• **Study material**:
===
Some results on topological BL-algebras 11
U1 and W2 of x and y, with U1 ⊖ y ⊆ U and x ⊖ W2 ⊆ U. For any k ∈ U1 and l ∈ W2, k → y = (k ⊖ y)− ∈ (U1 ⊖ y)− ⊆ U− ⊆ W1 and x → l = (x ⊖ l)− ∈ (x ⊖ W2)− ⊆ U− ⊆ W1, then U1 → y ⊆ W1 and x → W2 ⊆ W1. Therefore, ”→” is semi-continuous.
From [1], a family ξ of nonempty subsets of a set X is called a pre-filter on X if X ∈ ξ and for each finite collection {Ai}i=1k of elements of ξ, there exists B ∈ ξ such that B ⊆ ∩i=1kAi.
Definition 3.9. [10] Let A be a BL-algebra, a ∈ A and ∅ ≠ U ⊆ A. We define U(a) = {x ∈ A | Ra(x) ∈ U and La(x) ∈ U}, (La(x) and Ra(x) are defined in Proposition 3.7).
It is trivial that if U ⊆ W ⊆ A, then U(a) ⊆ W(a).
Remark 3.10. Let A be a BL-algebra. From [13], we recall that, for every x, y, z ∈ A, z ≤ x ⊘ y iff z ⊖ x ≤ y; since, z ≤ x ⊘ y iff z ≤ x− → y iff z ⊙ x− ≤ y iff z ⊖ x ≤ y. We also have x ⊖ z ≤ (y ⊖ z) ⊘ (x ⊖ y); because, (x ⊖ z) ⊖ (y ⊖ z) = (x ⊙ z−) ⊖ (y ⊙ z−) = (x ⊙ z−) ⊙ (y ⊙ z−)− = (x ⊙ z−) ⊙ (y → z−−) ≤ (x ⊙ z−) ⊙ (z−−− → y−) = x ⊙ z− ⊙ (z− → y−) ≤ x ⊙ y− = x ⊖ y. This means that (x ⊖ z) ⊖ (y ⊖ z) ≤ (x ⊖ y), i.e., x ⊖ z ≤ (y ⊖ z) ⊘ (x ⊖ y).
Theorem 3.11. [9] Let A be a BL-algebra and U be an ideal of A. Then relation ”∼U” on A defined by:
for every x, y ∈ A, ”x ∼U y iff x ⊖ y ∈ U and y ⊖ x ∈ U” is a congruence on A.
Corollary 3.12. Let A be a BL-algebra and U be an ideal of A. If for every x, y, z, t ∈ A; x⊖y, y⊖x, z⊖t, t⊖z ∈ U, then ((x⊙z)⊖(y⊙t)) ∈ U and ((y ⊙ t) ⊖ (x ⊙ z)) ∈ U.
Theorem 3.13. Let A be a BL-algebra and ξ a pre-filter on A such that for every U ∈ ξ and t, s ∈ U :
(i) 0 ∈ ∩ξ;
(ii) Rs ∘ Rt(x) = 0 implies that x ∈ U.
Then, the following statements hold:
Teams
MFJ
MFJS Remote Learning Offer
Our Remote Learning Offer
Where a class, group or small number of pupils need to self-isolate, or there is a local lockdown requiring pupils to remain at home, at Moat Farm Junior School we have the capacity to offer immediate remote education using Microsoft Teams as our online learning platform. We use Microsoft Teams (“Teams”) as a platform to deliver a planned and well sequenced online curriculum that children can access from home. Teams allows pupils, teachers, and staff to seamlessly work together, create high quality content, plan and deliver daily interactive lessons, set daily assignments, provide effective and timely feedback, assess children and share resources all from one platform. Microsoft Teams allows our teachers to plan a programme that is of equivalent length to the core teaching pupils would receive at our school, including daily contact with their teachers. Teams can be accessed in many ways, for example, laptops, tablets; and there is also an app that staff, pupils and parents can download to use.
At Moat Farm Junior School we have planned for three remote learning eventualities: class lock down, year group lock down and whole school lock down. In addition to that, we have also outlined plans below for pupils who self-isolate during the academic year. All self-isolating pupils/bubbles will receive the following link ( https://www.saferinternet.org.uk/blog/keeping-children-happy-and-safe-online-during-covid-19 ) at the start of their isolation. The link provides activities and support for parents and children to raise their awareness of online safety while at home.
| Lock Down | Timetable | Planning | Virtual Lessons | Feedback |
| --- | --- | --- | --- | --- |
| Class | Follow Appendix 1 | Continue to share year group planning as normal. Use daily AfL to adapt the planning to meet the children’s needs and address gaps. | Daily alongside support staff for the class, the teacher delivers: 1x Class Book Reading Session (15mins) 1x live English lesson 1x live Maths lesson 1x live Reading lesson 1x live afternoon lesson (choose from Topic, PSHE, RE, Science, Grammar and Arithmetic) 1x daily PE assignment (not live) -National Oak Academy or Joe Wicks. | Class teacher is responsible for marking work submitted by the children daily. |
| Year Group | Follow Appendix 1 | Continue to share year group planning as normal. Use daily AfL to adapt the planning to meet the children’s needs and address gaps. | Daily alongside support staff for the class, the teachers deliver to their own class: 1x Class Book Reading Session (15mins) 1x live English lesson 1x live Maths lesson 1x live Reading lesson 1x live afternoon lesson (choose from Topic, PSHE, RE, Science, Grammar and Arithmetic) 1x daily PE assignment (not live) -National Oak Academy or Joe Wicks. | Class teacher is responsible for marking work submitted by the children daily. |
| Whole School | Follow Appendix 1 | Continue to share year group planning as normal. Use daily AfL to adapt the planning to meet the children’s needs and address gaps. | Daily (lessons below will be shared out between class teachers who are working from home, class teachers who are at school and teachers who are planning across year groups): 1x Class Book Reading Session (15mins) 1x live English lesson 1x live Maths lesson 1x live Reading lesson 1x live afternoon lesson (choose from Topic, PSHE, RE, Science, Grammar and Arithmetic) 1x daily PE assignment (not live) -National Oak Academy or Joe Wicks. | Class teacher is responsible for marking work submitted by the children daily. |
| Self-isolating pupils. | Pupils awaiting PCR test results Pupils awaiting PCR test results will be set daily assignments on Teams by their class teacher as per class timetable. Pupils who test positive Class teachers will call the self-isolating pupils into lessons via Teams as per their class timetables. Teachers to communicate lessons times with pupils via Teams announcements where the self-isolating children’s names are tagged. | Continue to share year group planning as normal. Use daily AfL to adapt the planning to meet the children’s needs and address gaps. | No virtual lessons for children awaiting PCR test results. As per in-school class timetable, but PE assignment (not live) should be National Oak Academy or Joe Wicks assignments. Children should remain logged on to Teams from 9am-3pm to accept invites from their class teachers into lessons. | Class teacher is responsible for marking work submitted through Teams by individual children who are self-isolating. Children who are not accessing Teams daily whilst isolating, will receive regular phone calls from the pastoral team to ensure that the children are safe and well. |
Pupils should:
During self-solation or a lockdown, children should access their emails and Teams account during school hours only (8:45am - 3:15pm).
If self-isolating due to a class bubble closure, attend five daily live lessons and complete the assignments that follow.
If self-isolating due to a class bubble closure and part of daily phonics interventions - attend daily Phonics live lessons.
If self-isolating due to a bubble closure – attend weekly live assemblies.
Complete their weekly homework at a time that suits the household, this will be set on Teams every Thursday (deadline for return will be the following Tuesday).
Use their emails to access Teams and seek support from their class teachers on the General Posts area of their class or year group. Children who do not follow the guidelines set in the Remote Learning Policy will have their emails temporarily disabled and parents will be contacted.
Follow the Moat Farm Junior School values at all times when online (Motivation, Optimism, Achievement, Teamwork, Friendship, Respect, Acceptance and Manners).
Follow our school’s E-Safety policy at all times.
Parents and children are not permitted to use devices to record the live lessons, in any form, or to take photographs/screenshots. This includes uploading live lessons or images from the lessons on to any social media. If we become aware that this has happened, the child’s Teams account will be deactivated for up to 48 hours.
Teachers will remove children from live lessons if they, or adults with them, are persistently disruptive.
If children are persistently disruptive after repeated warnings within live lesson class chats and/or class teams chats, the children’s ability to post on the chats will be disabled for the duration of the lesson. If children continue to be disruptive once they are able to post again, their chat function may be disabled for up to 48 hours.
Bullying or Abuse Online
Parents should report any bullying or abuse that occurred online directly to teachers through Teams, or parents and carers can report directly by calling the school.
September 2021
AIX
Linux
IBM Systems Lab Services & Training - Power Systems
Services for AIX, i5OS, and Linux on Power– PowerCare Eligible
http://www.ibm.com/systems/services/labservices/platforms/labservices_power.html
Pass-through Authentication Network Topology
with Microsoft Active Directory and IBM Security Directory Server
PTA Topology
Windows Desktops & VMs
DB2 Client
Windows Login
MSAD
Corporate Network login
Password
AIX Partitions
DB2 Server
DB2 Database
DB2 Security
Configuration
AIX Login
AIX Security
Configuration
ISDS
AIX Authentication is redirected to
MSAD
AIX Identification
===
• **Exercise prompt**: Nothing but the lines from the one with "Windows Desktops & VMs" through the final line of the records above should appear, each copied exactly.

• **Task output**:
Windows Desktops & VMs
DB2 Client
Windows Login
MSAD
Corporate Network login
Password
AIX Partitions
DB2 Server
DB2 Database
DB2 Security
Configuration
AIX Login
AIX Security
Configuration
ISDS
AIX Authentication is redirected to
MSAD
AIX Identification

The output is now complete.